— ЦИТИРУЕМЫЙ ОТРЫВОК —
Я слышал о Зайдентрегере немало и для меня он был кем-то вроде бога, спустившегося не землю с небес.
Ведь именно он стоял в том пункте, от которого началось развитие фортепианной культуры этих мест.
В первый мой визит к Любови Николаевне Михаил Акимович у стола не появился.
Скорее всего, он неважно себя чувствовал – но я решил, что просто не интересен ему, будучи не музыкантом, а журналистом-математиком.
Точнее, и не математиком и не журналистом, а кем-то сидящим между двух стульев.
* * *
Надо сказать, что прошлая жизнь не обделила меня встречами с замечательными людьми.
Я уже упоминал и переписку с Семеном Степановичем Гейченко и дружбу с дядей Сашей Бурзянцевым
Я был близко знаком с Алексеем Федоровичем Леонтьевым – член-корреспондентом АН СССР, основателем и главой Уфимской школы комплексного анализа, харизматическим любителем жизни и самым умным человеком из всех мне известных.
На прокаленном перроне Уфимского аэропорта среди носилок с пострадавшими в Улу-Телякской железнодорожной катастрофе мне пожимал руку академик Чазов – министр здравоохранения СССР и бывший личный врач Леонида Ильича Брежнева.
Знавал я легендарного геометра, академика Александра Даниловича Александрова.
Меня учил обращению с оружием девятикратный чемпион СССР, трижды чемпион Европы, чемпион мира и бронзовый призер Олимпиады-68 по стрельбе из пистолета Ренарт Вафич Сулейманов.
С великим башкирским писателем, поэтом, прозаиком и драматургом Мустаем Каримом мы прогуливались по тихой улочке Уфы (называвшееся тогда Социалистической, а ныне носящей его имя) – и он рассказывал мне о давних годах своей жизни – когда они с моим дедом Василием Ивановичем Улиным ездили в Москву на сессии Верховного Совета РСФСР, где в одно и то же время были депутатами.
И так далее, и тому подобное.
Себе цену я знал всегда, перед великими никогда не тушевался, но…
Но перед музыкантами всегда трепетал в священном восторге.
Ведь при всей своей врожденной страсти музыкального образования я не получил даже начального и на ф-но левой рукой умел брать лишь октавы – хотя брал их играючи…
А что касается смычковых инструментов…
Виртуозы, владеющие их натуральным строем с коммой между встречными бемолями и диезами, кажутся мне волшебниками всех Изумрудных городов.

— ЦЕЛЬ ЗАДАНИЯ —
Перепишите, пожалуйста, дословно часть отрывка, начиная со слов «С великим башкирским» и заканчивая словами «всех Изумрудных городов.».

— ИЗВЛЕЧЁННЫЕ ДАННЫЕ —
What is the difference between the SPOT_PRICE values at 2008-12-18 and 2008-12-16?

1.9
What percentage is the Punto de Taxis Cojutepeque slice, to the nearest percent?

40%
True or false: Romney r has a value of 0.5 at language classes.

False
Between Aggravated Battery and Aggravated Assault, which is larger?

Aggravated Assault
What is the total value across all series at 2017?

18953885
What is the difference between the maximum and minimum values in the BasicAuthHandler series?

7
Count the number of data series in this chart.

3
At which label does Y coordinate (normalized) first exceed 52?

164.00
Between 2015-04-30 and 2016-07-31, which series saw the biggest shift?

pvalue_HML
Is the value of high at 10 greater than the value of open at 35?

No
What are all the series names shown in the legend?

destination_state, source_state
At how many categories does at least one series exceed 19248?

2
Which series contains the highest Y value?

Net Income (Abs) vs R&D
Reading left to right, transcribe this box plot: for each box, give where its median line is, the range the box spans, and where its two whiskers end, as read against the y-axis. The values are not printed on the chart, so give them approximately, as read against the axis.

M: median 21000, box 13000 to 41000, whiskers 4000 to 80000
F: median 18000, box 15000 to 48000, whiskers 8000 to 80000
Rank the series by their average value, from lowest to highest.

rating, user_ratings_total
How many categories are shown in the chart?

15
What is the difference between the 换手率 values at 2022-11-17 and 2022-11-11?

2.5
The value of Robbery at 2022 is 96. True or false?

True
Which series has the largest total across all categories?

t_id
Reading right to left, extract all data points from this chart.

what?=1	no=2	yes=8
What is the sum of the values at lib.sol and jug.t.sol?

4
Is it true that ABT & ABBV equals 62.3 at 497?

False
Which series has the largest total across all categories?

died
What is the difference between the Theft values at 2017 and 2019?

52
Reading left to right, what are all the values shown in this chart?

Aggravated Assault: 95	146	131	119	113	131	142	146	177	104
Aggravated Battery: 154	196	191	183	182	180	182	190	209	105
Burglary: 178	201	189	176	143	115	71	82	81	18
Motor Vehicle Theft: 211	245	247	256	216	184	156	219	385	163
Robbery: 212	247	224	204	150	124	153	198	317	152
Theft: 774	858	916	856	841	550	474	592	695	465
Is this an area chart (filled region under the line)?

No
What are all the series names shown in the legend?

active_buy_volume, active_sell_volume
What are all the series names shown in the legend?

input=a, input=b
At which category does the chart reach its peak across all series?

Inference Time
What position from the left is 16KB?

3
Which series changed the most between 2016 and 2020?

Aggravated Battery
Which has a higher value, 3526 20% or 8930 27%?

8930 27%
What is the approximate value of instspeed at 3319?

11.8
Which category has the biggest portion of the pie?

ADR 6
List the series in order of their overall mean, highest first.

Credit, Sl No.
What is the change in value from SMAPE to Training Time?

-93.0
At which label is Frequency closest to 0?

— ОТВЕТ К ЗАДАНИЮ —
С великим башкирским писателем, поэтом, прозаиком и драматургом Мустаем Каримом мы прогуливались по тихой улочке Уфы (называвшееся тогда Социалистической, а ныне носящей его имя) – и он рассказывал мне о давних годах своей жизни – когда они с моим дедом Василием Ивановичем Улиным ездили в Москву на сессии Верховного Совета РСФСР, где в одно и то же время были депутатами.
И так далее, и тому подобное.
Себе цену я знал всегда, перед великими никогда не тушевался, но…
Но перед музыкантами всегда трепетал в священном восторге.
Ведь при всей своей врожденной страсти музыкального образования я не получил даже начального и на ф-но левой рукой умел брать лишь октавы – хотя брал их играючи…
А что касается смычковых инструментов…
Виртуозы, владеющие их натуральным строем с коммой между встречными бемолями и диезами, кажутся мне волшебниками всех Изумрудных городов.